- _Tugas yang Dikerjakan_
**a)** Tuliskan kembali dengan persis bagian kisah ekspedisi Tarub-Lamongan dari "Untuk membagi pengalaman" sampai "yang gemar bertualang!".
**b)** Lanjutkan kisah ekspedisi Tarub-Lamongan mulai setelah kalimat terakhir yang ditampilkan.

- _Teks yang Diberikan_

Tim kami (Berjumlah tujuh orang) pada tahun
1999 juga pernah melakukan ekspedisi menggapai puncak G. Tarub melalui jalur desa Gedangan-kecamatan Tiris dengan membuka jalur baru selama dua hari. Namun belum berhasil menembus puncak G.Lamongan.
Tim kami hanya sempat menemukan sebuah bangunan sejenis monumen ( Tingginya sekitar 0,5 m) yang kami anggap kemudian sebagai puncak G. Tarub namun belakangan diketahui ternyata bangunan itu adalah titik Triangulasi Puncak gunung Tarub.
Untuk membagi pengalaman dan mengajak para pendaki yang haus akan tantangan mendaki gunung, maka saya akan menuliskan kisah perjalanan ekspedisi Tarub-Lamongan yang pernah saya lakukan. Semoga bermanfaat dan mampu membangkitkan semangat untuk terus berpetualang !
Jayalah dunia petualangan Indonesia..............!!!
Bangsa yang besar adalah bangsa yang gemar bertualang!
PERJALANAN
Hari 1 (9 Oktober 2008)
"Gunung lamongan"
Perjalanan ekspedisi kami diawali dari pos
Pesanggrahan Mbah Citro di desa Papringan- Klakah-Lumajang, setelah sebelumnya kami harus mengambil persediaan air di
SUMBER MANIS yang terletak sekitar 30 menit dari pesanggrahan. Sumber Manis adalah sumber air terakhir, tapi sebenarnya di lereng G. Lamongan masih terdapat sumber TETES yang airnya berasal dari tetesan air di antara batu-batu dan akar, namun hanya ada di musim hujan saja, itupun jumlahnya tidak terlalu banyak.
Setelah istirahat sejenak dan mempersiapkan segala perlengkapan, tepat pada pukul 15.00 setelah hujan deras berganti hujan gerimis, kami mulai bergerak menuju pos “
WATU GEDE”. Tak ada satupun pendaki saat itu. Baik yang akan ke puncak atau akan turun dari puncak.

- _Data yang Diberikan_
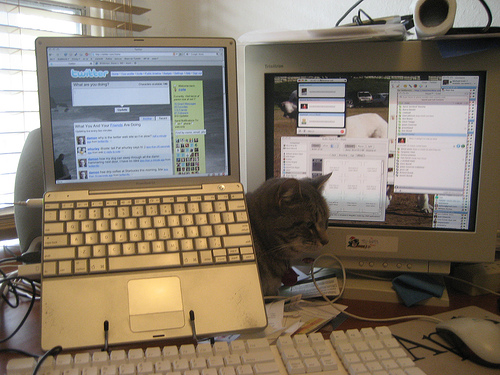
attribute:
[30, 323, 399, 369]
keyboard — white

---

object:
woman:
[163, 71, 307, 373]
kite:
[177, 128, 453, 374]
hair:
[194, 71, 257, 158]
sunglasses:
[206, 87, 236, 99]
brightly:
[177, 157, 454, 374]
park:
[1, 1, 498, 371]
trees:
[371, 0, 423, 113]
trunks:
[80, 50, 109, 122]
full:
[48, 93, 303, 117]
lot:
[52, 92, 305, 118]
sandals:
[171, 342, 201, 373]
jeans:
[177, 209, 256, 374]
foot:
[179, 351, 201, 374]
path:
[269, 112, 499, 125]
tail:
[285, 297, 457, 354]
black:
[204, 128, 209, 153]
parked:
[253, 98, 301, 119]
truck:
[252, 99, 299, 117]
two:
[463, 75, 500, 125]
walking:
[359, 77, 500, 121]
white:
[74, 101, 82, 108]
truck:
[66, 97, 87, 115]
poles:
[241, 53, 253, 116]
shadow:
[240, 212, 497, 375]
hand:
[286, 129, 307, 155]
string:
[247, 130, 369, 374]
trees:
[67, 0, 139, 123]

- _Hasil Latihan_
**a)**
Untuk membagi pengalaman dan mengajak para pendaki yang haus akan tantangan mendaki gunung, maka saya akan menuliskan kisah perjalanan ekspedisi Tarub-Lamongan yang pernah saya lakukan. Semoga bermanfaat dan mampu membangkitkan semangat untuk terus berpetualang !
Jayalah dunia petualangan Indonesia..............!!!
Bangsa yang besar adalah bangsa yang gemar bertualang!

**b)**
Di tengah perjalanan kami harus berjalan basah karena hujan deras kembali turun. Perjalanan pertama melalui sedikit hutan homogen yang merupakan hutan hasil reboisasi pihak perhutani, dulu kawasan ini masih berupa hutan jati yang sangat lebat dengan kicau yang ramai dan bunga anggrek yang tak pernah berhenti berkembang, tapi setelah penggundulan hutan secara besar-besaran, kawasan ini berubah menjadi gersang. Sejak saat itu pendakian ke gunung Lamongan menjadi kurang menarik karena panas dan jalur penebang liar yang banyak membuat pendaki tersesat. Beruntung kini reboisasi cukup berhasil menghijaukan kembali lahan ini meski tak seindah dulu.
Setelah melewati kawasan hutan homogen yang tak terlalu luas, medan berubah menjadi terbuka dan sedikit menanjak, jalur dipenuhi padang ilalang, semak dan berbatu-batu. Saat itu puncak gunung Lamongan sama sekali tak terlihat karena kabut tebal yang menyelimuti dari puncak sampai di lerengnya. Karena suasana masih mendung, udara menjadi cukup sejuk dan sinar matahari sama sekali tidak begitu menyengat.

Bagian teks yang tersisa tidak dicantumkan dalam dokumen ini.